Despite her better judgment, she gave him one last chance. Shifting her weight to one leg, she cocked her head and stared at him. “Are you sure it’s the dog who needs my help?” she asked.
It didn’t work. Harrison held her look, his gaze pulsating with intensity, but he didn’t yield. “She likes you,” he said. “She trusts you.”
“And I like her,” she retorted. “But that isn’t reason enough for me to come back. Good luck with your new service dog, Harrison. And on behalf of Puppy Promise, thank you for your business.”
Chapter 20
Harrison didn’t know what woke him up while the moon still hung heavily in the night sky, but he knew all the things it wasn’t.
It wasn’t Sophie waking up early to start the coffeepot. It wasn’t the sound of his father thumping around in irritable insomnia downstairs. It wasn’t the snuffling, shuffling sounds of Bubbles alerting him to low blood sugar. And despite his puppy’s small size, her bladder was like a camel’s hump—it was rare that she needed to go out before his usual wake-up time around six.
In fact…
“Bubbles?” he called, extending his hand in an arc all around him.

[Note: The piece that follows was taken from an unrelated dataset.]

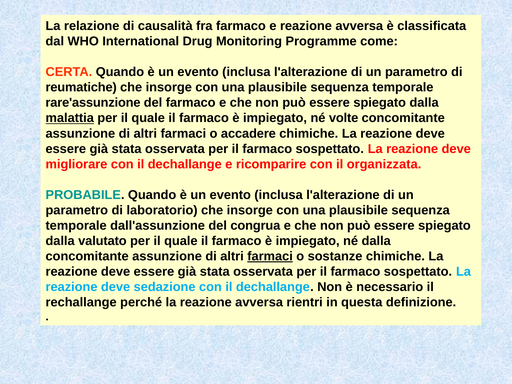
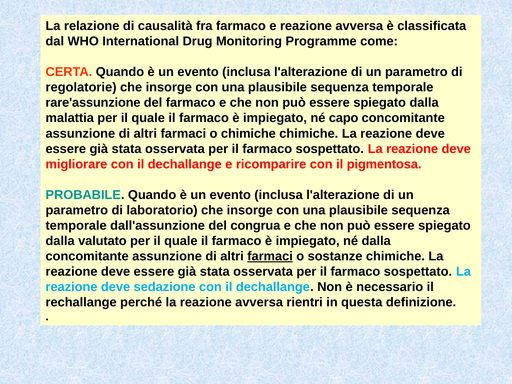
reumatiche: reumatiche -> regolatorie
malattia underline: present -> none
volte: volte -> capo
o accadere: accadere -> chimiche
organizzata: organizzata -> pigmentosa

When he hit nothing but the twisted sheets, he sat up. “Bubbles, where are you?”
All around him, there was nothing but silence. Empty silence, the kind that could only exist inside an ancient farmhouse where he was literally the only remaining Parks in residence. His father had finished packing up and moved out yesterday while Harrison had been at the Department of Natural Resources. He’d returned home to find a set of keys sitting on the kitchen counter…and that was it.

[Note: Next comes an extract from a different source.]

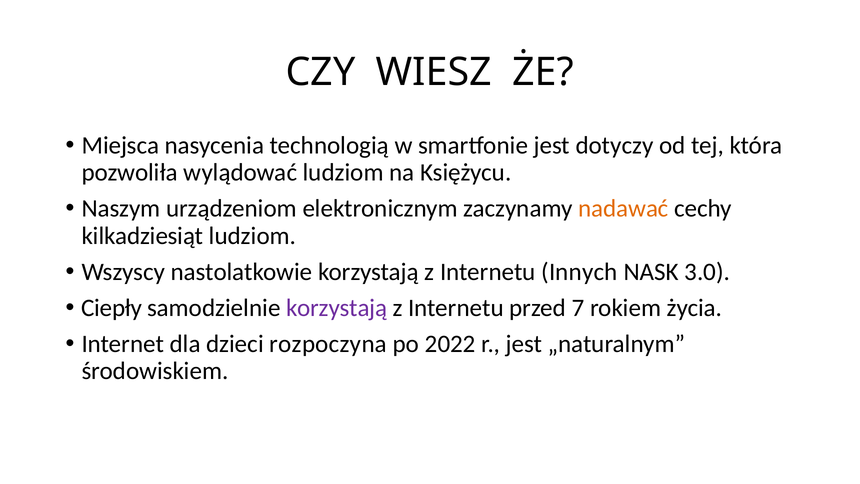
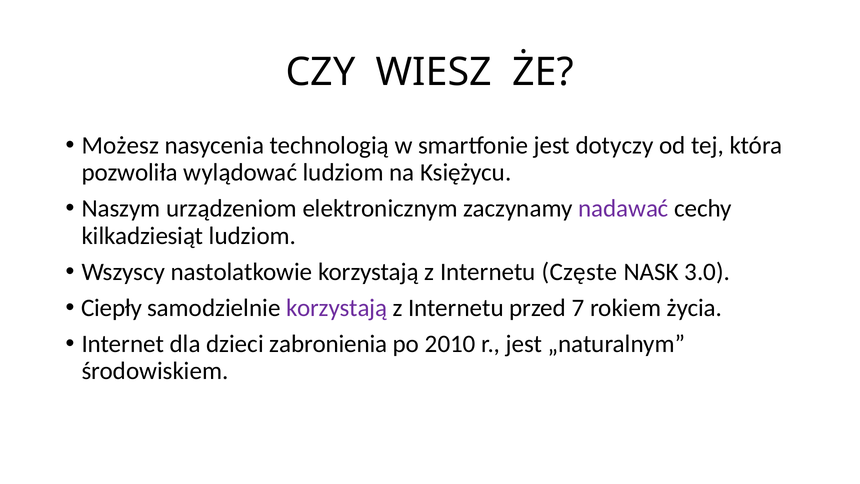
Miejsca: Miejsca -> Możesz
nadawać colour: orange -> purple
Innych: Innych -> Częste
rozpoczyna: rozpoczyna -> zabronienia
2022: 2022 -> 2010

No forwarding address. No parting gift. Not even a brief, Thanks for sticking around for twenty-two years, Harrison, but I’m outta here. Enjoy what’s left of your sad, solitary life.
He swung his legs off the side of the bed and flicked on the bedside lamp, but the sudden illumination didn’t make his puppy magically appear. Neither did calling her name a few times—increasingly anxious with each recitation.
“I don’t smell smoke,” he said, mostly to comfort himself. “And I don’t see any flames. So
where the devil did you go?”
Given that puppy’s love of the underside of beds, his next move was to check each one: his own functional wood frame, the ruffled skirt of his parent’s once-happy matrimonial bed, the cot-like twin that his father had moved to after his mom left. As much as it would have soothed his soul to find her quivering underneath one of them, he found nothing but the inevitable dust bunnies.
“This isn’t funny,” he called, his worry increasing with each dark corner and cupboard that turned up empty. “And if you’re playing a game, I don’t think I like it very much.”
In fact, he kind of hated it. He’d once thought that waking up in a hospital bed with no memory of how he got there was the worst way to greet the day, but he’d been wrong. Having no control over his health was frustrating and difficult, yes, but at least he knew the cause—knew there was hope at the end of the IV bag.
To arise in an empty house, with Sophie off somewhere enjoying her life without him in it and Bubbles God knows where, was worse. It was as though he had handed them both a half of his heart, and now the whole thing was out there walking around, vulnerable and exposed.
Which was the only explanation he could offer for why his chest felt so hollow as he reached the kitchen to find the back door swung wide open. The faulty latch had struck once again, making the cracked linoleum feel like ice under his bare feet.
“This stupid fucking house!” he said, running to the open doorway and scanning the dimming darkness for any sign of Bubbles. He couldn’t see the puppy in the distance, but there were a few tiny footprints in the mud at the bottom of the steps that didn’t bode well for this adventure’s end. Given the size and scope of the land around the house, she could have gone anywhere. “My stupid fucking father!”
For twenty-two years, that man had frozen himself and his heart here. For twenty-two years, he refused to leave the only piece of his old life he had left. But he had left—and without so much as a backward glance at Harrison in the rearview mirror.